* [AUFGABEN UND ÜBUNGEN]
1. Nennen Sie alle Personen, Kontinente und historischen Konflikte, die im Textabschnitt über Lumumba namentlich vorkommen.
2. Schreiben Sie aus dem Textabschnitt über Lumumba alles von "Daß Lumumba eine" bis einschließlich "werden sie vernichtet." wörtlich ab.
3. Beantworten Sie anhand des Textabschnitts über Lumumba folgende Fragen:
(a) Worauf waren die Afrikaner laut dem Textabschnitt politisch nicht vorbereitet?
(b) Welchen Schluss hatte Mobutu gezogen?
(c) Wofür ist Lumumbas Name nach seinem Tod zum Synonym geworden?

* [TEXTABSCHNITT]
Daß Lumumba eine Ahnung hatte, worum es im Kalten Krieg, der ihn das Leben kostete, überhaupt ging, scheint eher zweifelhaft. Die Demütigungen durch den Kolonialismus hatten ihn gelehrt, woran Afrika krankte: Die Afrikaner waren politisch nicht darauf vorbereitet, ihre neuen Nationen zu regieren; und während er noch nach Heilmitteln suchte, wurde er von Mobutu geschluckt, der das Übel auch erkannt und den - richtigen - Schluß gezogen hatte, daß der Westen ihm alles geben würde, damit es auch so bleibe. Nach Lumumbas Tod ist sein Name zum Synonym für die gestohlene Unabhängigkeitsbewegung geworden, wie für das Credo, daß die Afrikaner sich über alle Stammes- und Gebietsgrenzen hinaus vereinigen müssen, um ihr Schicksal selbst bestimmen zu können; andernfalls werden sie vernichtet.

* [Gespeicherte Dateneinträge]
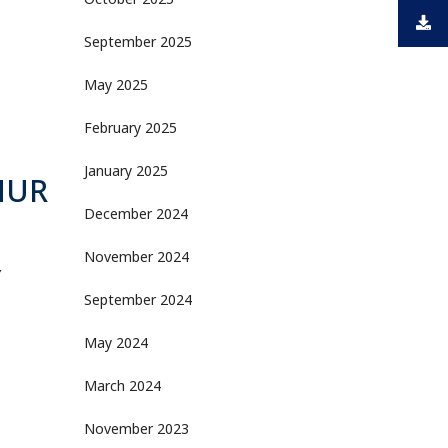
October 2025
September 2025
May 2025
February 2025
January 2025
MUR
December 2024
November 2024
Y
September 2024
May 2024
March 2024
November 2023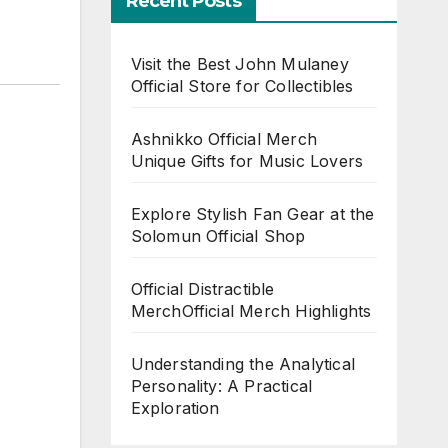
Recent Posts
Visit the Best John Mulaney
Official Store for Collectibles
Ashnikko Official Merch
Unique Gifts for Music Lovers
Explore Stylish Fan Gear at the
Solomun Official Shop
Official Distractible
MerchOfficial Merch Highlights
Understanding the Analytical
Personality: A Practical
Exploration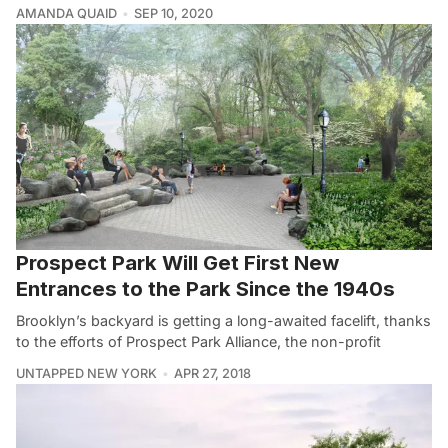
AMANDA QUAID
SEP 10, 2020
Prospect Park Will Get First New
Entrances to the Park Since the 1940s
Brooklyn’s backyard is getting a long-awaited facelift, thanks
to the efforts of Prospect Park Alliance, the non-profit
UNTAPPED NEW YORK
APR 27, 2018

* [LÖSUNGEN DER AUFGABEN]
1. Lumumba, Mobutu, Afrika, Kalter Krieg

2.
Daß Lumumba eine Ahnung hatte, worum es im Kalten Krieg, der ihn das Leben kostete, überhaupt ging, scheint eher zweifelhaft. Die Demütigungen durch den Kolonialismus hatten ihn gelehrt, woran Afrika krankte: Die Afrikaner waren politisch nicht darauf vorbereitet, ihre neuen Nationen zu regieren; und während er noch nach Heilmitteln suchte, wurde er von Mobutu geschluckt, der das Übel auch erkannt und den - richtigen - Schluß gezogen hatte, daß der Westen ihm alles geben würde, damit es auch so bleibe. Nach Lumumbas Tod ist sein Name zum Synonym für die gestohlene Unabhängigkeitsbewegung geworden, wie für das Credo, daß die Afrikaner sich über alle Stammes- und Gebietsgrenzen hinaus vereinigen müssen, um ihr Schicksal selbst bestimmen zu können; andernfalls werden sie vernichtet.

3.
(a) Sie waren politisch nicht darauf vorbereitet, ihre neuen Nationen zu regieren.
(b) Er hatte den Schluss gezogen, dass der Westen ihm alles geben würde, damit es so bleibe.
(c) Er ist zum Synonym für die gestohlene Unabhängigkeitsbewegung geworden. Außerdem steht er für das Credo, dass die Afrikaner sich über alle Stammes- und Gebietsgrenzen hinaus vereinigen müssen, um ihr Schicksal selbst bestimmen zu können.